Source records
┏━━
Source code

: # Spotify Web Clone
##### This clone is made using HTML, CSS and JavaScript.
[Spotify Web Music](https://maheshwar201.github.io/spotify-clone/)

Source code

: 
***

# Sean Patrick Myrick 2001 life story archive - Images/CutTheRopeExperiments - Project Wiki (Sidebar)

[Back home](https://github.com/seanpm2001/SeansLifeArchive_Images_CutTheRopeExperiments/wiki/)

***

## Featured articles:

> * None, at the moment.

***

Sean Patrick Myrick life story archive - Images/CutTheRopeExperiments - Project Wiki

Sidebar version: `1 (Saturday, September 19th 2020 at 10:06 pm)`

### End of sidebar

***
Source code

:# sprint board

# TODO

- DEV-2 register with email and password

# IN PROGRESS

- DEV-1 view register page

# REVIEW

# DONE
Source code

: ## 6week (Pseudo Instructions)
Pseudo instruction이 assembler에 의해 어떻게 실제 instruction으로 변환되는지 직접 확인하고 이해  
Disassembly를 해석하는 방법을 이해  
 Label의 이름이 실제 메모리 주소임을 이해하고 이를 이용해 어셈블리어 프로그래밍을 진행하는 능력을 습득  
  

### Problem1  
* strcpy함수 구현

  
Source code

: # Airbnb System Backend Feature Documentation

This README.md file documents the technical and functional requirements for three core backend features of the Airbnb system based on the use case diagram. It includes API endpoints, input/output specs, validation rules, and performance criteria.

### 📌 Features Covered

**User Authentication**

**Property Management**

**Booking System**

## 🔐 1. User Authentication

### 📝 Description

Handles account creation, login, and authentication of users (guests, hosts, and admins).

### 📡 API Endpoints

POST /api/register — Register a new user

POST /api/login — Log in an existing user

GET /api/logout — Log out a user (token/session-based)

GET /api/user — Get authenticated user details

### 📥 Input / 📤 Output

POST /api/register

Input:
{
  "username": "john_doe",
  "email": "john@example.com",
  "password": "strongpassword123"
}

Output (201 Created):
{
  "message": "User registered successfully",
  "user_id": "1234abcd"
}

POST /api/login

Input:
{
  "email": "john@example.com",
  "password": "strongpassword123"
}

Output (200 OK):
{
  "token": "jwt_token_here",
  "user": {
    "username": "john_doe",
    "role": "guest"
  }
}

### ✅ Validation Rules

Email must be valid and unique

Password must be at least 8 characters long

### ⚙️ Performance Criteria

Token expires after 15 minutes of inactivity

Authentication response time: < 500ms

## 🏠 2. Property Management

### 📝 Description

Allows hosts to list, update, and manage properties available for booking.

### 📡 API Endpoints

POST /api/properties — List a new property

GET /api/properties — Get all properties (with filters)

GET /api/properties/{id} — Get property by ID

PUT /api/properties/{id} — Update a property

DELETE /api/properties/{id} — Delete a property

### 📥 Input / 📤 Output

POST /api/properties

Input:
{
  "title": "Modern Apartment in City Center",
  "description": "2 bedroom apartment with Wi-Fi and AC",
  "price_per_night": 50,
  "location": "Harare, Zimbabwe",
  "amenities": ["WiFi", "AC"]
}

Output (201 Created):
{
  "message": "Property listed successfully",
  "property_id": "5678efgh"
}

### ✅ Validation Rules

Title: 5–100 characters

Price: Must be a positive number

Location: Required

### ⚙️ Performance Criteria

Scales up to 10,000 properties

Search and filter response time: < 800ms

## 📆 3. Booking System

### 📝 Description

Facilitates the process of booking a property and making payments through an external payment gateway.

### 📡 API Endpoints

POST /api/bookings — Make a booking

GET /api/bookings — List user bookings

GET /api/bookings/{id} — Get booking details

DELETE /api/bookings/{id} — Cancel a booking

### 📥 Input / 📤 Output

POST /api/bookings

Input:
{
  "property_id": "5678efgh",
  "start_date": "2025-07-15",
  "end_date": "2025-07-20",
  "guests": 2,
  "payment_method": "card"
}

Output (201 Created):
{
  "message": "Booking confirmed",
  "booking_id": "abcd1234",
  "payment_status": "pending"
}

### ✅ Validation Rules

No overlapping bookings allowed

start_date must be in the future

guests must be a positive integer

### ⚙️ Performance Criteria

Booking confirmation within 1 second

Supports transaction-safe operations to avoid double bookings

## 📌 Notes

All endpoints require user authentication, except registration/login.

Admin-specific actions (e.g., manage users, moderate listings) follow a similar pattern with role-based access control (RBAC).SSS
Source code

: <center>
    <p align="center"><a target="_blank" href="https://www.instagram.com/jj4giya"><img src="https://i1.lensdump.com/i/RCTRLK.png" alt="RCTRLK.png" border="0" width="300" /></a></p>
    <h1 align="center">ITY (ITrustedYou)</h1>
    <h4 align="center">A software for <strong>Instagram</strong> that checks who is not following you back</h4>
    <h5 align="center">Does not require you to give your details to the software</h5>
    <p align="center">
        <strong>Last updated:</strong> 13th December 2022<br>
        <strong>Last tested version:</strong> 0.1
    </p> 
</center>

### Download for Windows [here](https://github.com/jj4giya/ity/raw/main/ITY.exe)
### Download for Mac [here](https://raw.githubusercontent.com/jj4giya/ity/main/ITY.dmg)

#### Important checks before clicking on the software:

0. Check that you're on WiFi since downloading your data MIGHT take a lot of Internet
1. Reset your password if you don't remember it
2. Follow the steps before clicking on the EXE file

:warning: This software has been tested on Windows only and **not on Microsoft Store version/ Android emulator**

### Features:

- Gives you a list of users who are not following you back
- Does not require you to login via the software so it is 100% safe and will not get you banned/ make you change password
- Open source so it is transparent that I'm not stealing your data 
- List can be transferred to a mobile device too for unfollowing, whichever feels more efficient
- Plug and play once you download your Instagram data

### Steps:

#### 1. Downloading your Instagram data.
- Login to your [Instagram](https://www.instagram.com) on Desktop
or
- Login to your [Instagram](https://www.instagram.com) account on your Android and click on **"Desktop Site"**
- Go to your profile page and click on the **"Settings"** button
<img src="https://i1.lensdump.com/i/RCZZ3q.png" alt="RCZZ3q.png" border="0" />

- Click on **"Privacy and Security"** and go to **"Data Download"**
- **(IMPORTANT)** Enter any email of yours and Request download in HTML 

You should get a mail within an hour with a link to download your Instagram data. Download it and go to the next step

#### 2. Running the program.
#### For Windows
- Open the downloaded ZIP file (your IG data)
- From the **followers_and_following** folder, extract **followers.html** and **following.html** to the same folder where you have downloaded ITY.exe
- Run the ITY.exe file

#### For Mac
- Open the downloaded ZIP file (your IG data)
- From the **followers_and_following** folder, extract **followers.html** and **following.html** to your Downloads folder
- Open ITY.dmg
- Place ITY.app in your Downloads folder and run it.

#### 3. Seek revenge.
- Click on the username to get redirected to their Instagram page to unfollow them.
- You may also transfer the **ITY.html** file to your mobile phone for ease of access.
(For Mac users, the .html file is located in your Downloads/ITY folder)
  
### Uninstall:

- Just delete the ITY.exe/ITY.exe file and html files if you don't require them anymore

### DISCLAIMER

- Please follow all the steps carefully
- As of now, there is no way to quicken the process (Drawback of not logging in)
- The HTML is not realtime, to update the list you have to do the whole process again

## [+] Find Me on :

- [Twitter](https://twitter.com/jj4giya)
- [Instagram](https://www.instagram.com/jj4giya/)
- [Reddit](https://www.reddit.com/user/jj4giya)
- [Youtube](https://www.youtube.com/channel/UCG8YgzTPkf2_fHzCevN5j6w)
┗━━
- [Directions]
Only lines with the word "response" are wanted. Find and copy them from the records above.

- [Exercise solution]
Authentication response time: < 500ms
Search and filter response time: < 800ms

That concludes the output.